Fragmento de Leñador
Combatí en una guerra, hace décadas en un archipiélago, y combatí en el
cuadrilátero, hace años en las noches de la ciudad. Fracasé en las islas y en el
ring. Me fui del país, buscando alejarme de todo, de la oscuridad, del pasado, de la
claustrofobia, necesitaba respirar. Veía cosas que me hacían mal, escuchaba voces,
me estaba perdiendo, extraviando en mi cabeza.
Huí hasta llegar a los bosques de Yukón. Me recibieron en un campamento de
leñadores. Hombres grandes, barbudos, cuya lengua tosca gravitaba entre el inglés
y el francés. Usaban herramientas tradicionales para talar pinos. Eran hombres
rudos.
Los leñadores me otorgaron un hacha, filo de acero. El cabo era de olmo liso, la
madera oscurecida por años de uso. Pesaba más de lo que aparentaba.
Aprendí cosas.
Después de derribar un árbol, ellos se inclinan sobre el tocón y leen los aros
concéntricos. Es la literatura del leñador. Leen los siglos, leen el pasado, el clima, el
fuego, la sequía, los diluvios, el hielo, la ceniza y la peste. Lo leen todo hasta llegar
al último aro, ahí se ven inscritos, hacha en mano. Ahí leen la muerte.
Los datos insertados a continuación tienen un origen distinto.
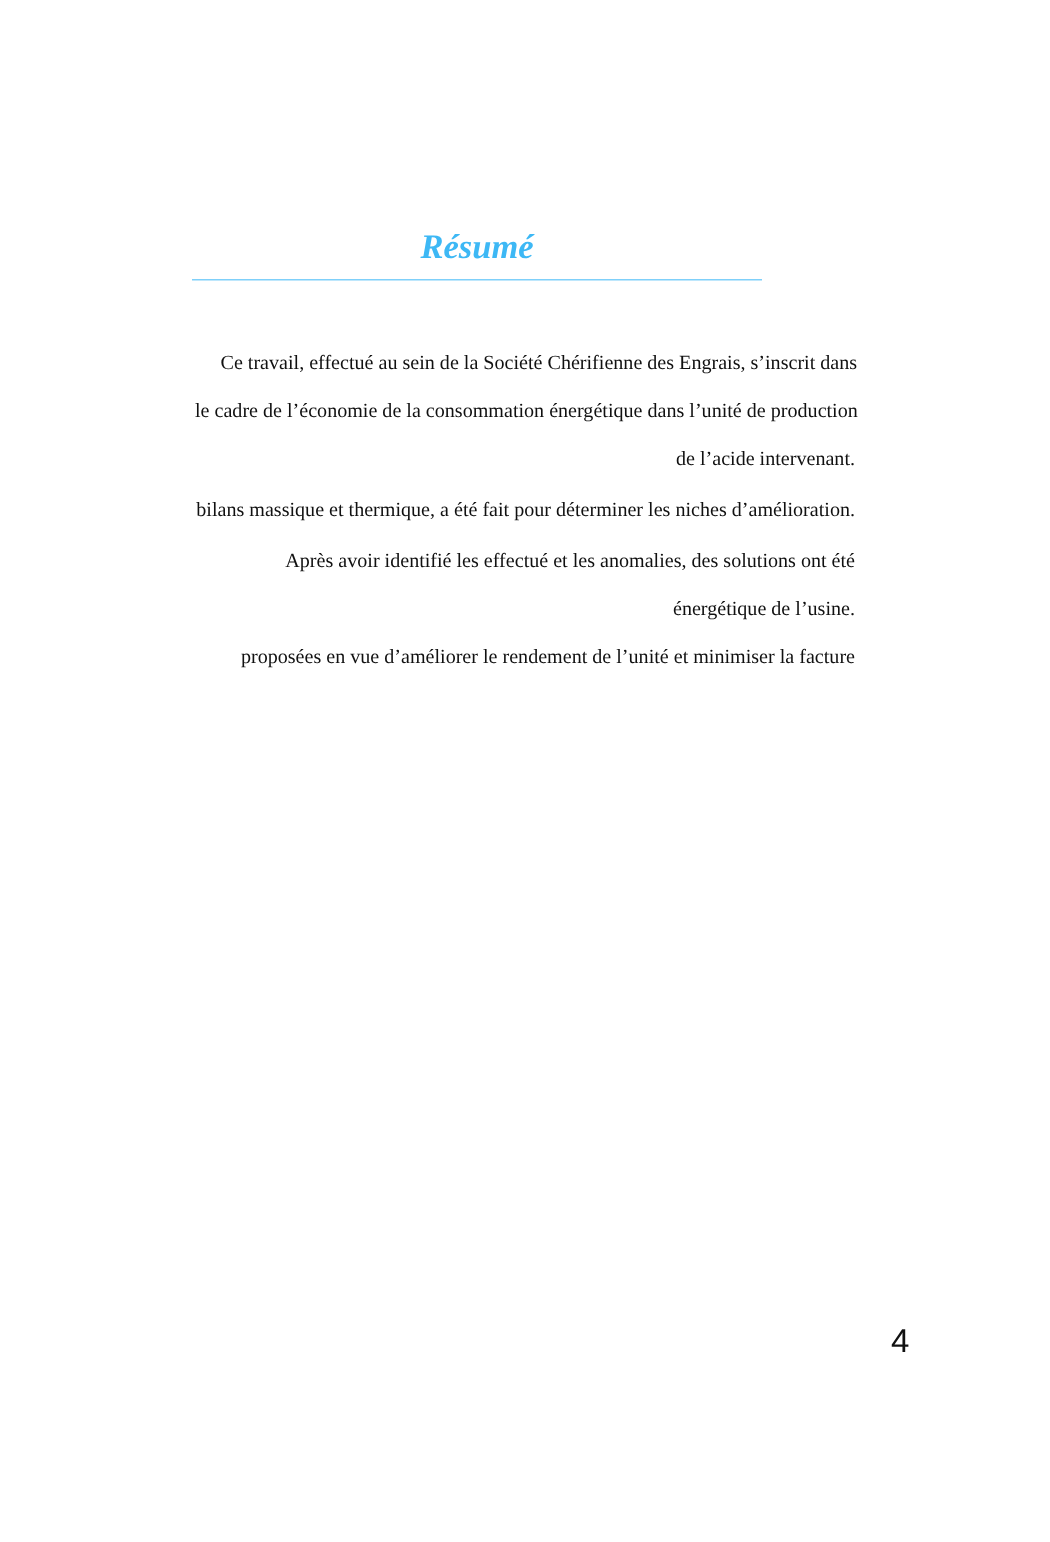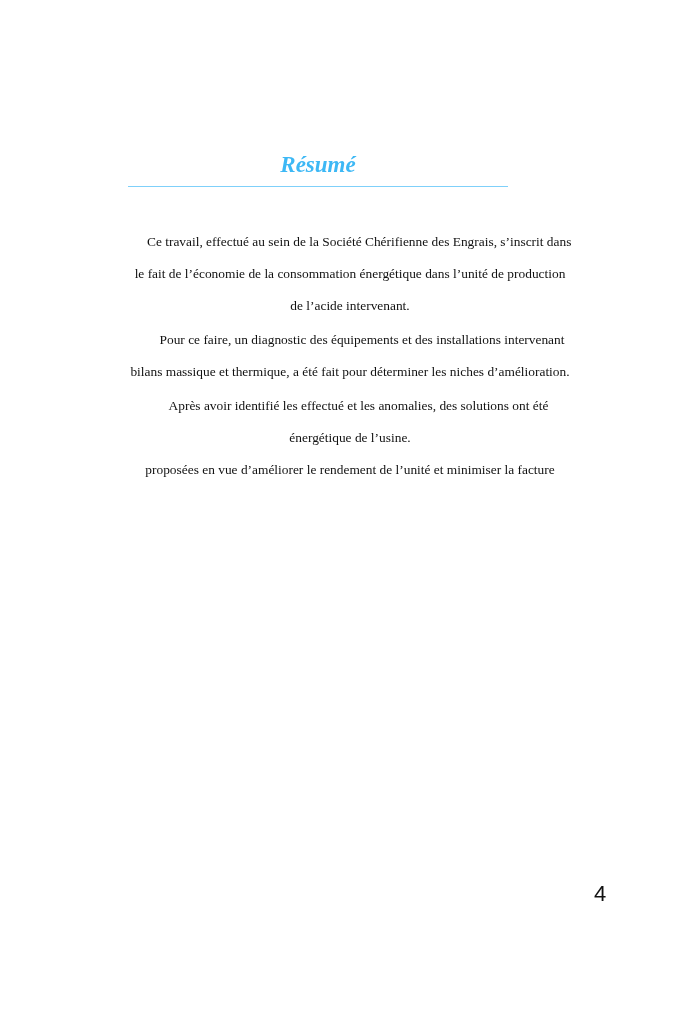"Ce travail, effectué au sein" .para { text-align: center -> right }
A veces dibujo números en la tierra. Aquí no se habla mucho de números, pero
están presentes, desde la estatura de un pino, el ángulo de caída, las proporciones al
seccionar un tronco, el arco que se traza al hachar, los patrones dendrocronológicos,
la brevedad de la noche en el verano y la perpetuidad de ésta en el invierno,
los espirales presentes en la flores silvestres, hasta el ritmo del viento. No hago
matemáticas, simplemente anoto dígitos y me quedo observándolos, tratando de
vincular mis trazos con lo que me rodea.
Me da la sensación de que el bosque es indiferente ante mis apuntes, no
precisa de validación alguna. Me preguntaron por qué escribía números en
la tierra. No quise responder. Alguien una vez dijo que nos hacemos preguntas
erróneas, preguntas sin respuesta. Que el problema es que la pregunta en sí está
mal formulada, que si no hay respuesta es porque no existe la pregunta.